* _Problem set_
**a)** From the summit article below, list every position or role that it credits to Dr. David Satcher.
**b)** Answer these questions using the summit article below:
(i) Who led the chant that ended the final keynote discussion?
(ii) Over about how long did Dr. Satcher care for his wife?
(iii) With whom was Dolores Huerta protesting when she was recently arrested?

Who’s got the power? We’ve got the power. What kind of power? People power!
The final keynote discussion of the UsAgainstAlzheimer’s 2019 National Alzheimer’s Summit—about the intersection of civil rights, racism, and the impact of Alzheimer’s— ended with this chant, led by panelist and civil rights leader Dolores Huerta. The audience answered the chant’s call with energy that spoke to the mobilizing power of the discussion. The last conversation in a Summit that drew on many impressive stories of hope and resilience, the civil rights keynote was perhaps also the most affecting.
This final panel featured two revolutionary civil rights icons: Dr. David Satcher and Dolores Huerta. Dr. Satcher is a former U.S. Surgeon General, the former head of the CDC, a board member at UsAgainstAlzheimer’s, and founding director and senior advisor of the Satcher Health Leadership Institute at Morehouse School of Medicine. Dr. Satcher also has a personal connection to Alzheimer’s, as he cared for his wife who was living with Alzheimer’s over the course of almost twenty years.
In his remarks at the Summit, Dr. Satcher urged the audience to not lose sight of the person behind the disease: “Even though being a caregiver is a struggle, when I look at the whole picture, I consider myself to have been very fortunate.”
Dolores Huerta is a longtime hero on the front lines of grassroots organizing. In fact, at almost ninety, she was recently arrested for protesting with home care workers in Fresno!
“Alzheimer’s affects communities of color in higher proportion,” she said, adding that, “Like every other disease, there will be a day when we find a cure.” Dolores Huerta believes that every opportunity is an organizing opportunity. She emphasized that we need to make a place in the budget for community organizers, in order to improve Latinx and African American efforts against Alzheimer’s, by going out and educating their communities on the disease. “Part of the conversation must be reaching out to communities of color to enable them to help loved ones,” she said.
This discussion delved deep into the unequal racial impact of Alzheimer’s, and the burden caused by the disease—a burden that falls disproportionately on low-income and minority communities.

* _Data extract_
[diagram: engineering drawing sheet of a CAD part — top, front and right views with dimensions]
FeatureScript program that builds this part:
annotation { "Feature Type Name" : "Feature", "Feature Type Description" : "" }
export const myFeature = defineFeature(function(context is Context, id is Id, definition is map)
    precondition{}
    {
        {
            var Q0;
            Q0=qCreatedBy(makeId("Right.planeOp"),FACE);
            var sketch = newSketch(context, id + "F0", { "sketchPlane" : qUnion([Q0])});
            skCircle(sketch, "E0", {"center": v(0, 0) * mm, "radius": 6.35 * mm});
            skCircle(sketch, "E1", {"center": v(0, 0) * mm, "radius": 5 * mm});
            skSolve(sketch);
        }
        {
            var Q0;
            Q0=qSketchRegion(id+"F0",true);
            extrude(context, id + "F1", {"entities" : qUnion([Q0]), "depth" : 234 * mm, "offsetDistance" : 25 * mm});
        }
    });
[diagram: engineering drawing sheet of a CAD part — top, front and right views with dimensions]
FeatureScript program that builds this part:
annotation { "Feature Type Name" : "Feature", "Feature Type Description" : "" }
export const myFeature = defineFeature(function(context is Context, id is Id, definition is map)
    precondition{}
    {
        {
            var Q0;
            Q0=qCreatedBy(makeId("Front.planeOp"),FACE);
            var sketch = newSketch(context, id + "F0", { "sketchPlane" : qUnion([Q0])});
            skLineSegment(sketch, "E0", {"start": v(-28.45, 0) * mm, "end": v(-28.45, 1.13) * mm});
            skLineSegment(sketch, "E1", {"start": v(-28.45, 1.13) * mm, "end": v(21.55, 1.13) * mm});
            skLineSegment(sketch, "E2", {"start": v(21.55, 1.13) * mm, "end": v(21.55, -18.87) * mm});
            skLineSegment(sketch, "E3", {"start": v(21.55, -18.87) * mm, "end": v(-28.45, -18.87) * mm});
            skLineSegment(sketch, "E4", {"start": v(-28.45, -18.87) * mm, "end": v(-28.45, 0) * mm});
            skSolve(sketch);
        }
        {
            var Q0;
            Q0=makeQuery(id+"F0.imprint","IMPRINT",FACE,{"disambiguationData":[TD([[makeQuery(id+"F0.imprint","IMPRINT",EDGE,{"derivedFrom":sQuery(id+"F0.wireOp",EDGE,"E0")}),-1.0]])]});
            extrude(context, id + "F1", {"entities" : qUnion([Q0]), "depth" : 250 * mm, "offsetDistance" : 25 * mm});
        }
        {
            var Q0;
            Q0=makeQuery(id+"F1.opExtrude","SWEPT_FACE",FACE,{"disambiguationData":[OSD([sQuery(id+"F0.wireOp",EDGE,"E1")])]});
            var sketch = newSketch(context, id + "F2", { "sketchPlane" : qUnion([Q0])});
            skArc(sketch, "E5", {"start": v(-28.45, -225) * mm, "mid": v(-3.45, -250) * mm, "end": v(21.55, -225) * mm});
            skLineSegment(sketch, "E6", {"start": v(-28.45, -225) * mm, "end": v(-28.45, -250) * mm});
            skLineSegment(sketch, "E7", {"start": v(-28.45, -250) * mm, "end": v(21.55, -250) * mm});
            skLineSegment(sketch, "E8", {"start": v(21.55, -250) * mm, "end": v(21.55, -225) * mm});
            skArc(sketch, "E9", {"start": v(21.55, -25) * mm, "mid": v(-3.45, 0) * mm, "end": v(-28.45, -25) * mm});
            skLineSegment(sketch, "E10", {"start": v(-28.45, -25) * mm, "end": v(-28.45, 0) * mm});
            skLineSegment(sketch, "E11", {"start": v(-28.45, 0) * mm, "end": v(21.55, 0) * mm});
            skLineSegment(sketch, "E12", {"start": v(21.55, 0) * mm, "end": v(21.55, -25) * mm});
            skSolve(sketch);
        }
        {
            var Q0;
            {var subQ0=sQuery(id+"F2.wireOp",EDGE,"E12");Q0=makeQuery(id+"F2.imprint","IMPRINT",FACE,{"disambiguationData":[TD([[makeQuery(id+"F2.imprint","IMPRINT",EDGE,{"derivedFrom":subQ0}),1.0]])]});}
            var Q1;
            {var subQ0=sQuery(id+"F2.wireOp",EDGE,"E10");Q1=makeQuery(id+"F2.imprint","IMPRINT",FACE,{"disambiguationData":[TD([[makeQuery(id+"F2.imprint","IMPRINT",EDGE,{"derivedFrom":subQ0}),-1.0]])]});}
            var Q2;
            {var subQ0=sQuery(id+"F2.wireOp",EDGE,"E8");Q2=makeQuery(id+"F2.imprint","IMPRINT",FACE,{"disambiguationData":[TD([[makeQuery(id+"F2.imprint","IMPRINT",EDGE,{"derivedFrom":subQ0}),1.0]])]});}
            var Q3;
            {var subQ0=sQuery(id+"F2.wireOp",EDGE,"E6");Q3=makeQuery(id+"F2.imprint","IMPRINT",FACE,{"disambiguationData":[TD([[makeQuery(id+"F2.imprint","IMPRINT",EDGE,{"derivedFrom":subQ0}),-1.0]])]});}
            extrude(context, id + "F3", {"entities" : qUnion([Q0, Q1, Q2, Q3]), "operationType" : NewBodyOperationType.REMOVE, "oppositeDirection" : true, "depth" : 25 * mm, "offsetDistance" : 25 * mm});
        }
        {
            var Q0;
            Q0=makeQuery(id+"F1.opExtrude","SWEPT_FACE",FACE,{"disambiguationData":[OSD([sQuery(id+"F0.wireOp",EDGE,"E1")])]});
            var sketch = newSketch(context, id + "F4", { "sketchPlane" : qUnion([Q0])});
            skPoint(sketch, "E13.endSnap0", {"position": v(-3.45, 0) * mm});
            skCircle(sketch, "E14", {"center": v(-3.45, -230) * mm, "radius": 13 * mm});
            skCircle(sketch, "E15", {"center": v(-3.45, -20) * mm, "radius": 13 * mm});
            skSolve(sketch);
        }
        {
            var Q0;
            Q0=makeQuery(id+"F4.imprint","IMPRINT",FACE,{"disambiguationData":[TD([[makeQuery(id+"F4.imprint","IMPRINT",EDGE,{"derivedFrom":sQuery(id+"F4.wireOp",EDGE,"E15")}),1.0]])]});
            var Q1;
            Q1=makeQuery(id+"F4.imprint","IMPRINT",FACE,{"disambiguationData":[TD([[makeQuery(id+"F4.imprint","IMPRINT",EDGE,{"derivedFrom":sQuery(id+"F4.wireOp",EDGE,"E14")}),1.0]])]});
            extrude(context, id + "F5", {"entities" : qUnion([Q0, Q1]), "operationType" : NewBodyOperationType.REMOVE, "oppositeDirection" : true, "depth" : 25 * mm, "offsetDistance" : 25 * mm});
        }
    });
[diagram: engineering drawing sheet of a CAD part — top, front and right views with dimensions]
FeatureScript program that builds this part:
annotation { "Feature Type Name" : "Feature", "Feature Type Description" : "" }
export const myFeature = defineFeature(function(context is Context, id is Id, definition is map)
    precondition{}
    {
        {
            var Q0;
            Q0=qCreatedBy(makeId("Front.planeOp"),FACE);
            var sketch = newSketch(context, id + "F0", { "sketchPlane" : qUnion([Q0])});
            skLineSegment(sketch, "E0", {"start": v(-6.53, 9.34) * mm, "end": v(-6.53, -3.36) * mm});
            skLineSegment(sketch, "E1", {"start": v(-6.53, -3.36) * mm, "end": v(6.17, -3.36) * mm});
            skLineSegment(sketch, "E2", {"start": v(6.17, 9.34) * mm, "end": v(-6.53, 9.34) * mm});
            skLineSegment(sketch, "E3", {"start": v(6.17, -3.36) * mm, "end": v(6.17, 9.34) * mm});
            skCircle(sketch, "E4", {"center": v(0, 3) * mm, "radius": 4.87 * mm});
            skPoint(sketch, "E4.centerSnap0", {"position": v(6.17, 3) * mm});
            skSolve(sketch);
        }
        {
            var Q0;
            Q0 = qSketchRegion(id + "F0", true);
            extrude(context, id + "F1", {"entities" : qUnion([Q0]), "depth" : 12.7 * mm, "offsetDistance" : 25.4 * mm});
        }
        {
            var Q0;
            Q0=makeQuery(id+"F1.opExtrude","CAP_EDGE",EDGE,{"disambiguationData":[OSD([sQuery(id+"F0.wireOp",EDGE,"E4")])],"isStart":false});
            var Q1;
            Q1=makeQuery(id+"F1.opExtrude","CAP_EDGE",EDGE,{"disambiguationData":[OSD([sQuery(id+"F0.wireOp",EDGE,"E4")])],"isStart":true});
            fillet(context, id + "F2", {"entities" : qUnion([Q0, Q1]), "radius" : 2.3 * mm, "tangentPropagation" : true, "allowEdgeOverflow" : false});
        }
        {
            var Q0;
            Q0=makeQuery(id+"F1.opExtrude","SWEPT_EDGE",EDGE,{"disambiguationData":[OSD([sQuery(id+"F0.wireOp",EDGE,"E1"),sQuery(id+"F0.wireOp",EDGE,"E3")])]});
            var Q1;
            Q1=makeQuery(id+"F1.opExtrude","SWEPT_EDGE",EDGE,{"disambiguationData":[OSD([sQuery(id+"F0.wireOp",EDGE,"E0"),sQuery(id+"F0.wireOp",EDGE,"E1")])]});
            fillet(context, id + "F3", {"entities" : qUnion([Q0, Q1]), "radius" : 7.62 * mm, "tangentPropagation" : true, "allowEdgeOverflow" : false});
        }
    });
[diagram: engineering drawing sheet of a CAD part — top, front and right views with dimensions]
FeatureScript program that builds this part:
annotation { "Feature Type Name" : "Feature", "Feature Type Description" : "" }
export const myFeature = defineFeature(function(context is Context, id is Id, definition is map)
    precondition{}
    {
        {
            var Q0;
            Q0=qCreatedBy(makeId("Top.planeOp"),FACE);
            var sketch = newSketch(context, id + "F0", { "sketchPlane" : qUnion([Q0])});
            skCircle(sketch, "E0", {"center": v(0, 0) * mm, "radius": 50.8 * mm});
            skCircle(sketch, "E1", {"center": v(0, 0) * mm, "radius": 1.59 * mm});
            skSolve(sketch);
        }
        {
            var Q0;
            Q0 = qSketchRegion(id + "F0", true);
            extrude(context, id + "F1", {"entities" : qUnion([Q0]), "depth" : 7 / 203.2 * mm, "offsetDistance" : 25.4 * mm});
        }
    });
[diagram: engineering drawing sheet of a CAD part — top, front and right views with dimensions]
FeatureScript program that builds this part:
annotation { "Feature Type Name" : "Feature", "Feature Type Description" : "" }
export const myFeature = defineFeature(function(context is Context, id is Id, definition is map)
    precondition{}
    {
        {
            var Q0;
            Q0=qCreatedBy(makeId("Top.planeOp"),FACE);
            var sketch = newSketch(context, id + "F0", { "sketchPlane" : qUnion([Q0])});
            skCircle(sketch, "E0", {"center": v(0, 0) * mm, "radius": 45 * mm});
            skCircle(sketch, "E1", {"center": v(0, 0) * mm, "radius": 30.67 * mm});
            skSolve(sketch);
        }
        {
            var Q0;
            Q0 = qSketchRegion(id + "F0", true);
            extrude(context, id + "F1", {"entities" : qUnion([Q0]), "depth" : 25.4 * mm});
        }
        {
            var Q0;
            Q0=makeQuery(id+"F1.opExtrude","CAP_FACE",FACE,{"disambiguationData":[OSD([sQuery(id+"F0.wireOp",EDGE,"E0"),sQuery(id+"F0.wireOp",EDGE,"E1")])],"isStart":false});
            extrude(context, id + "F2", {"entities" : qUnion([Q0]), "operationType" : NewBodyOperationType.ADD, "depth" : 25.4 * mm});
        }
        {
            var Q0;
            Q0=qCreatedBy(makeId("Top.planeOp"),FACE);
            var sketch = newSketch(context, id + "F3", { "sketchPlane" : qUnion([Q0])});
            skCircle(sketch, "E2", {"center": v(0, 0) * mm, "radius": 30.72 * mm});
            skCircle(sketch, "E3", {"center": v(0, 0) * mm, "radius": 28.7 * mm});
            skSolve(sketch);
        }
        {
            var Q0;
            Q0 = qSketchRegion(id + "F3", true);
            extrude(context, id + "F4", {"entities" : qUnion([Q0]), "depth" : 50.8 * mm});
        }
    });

* _Replies_
**a)**
- Former U.S. Surgeon General
- Former head of the CDC
- Board member at UsAgainstAlzheimer’s
- Founding director of the Satcher Health Leadership Institute at Morehouse School of Medicine
- Senior advisor of the Satcher Health Leadership Institute at Morehouse School of Medicine

**b)**
(i) Dolores Huerta
(ii) Almost twenty years
(iii) Home care workers in Fresno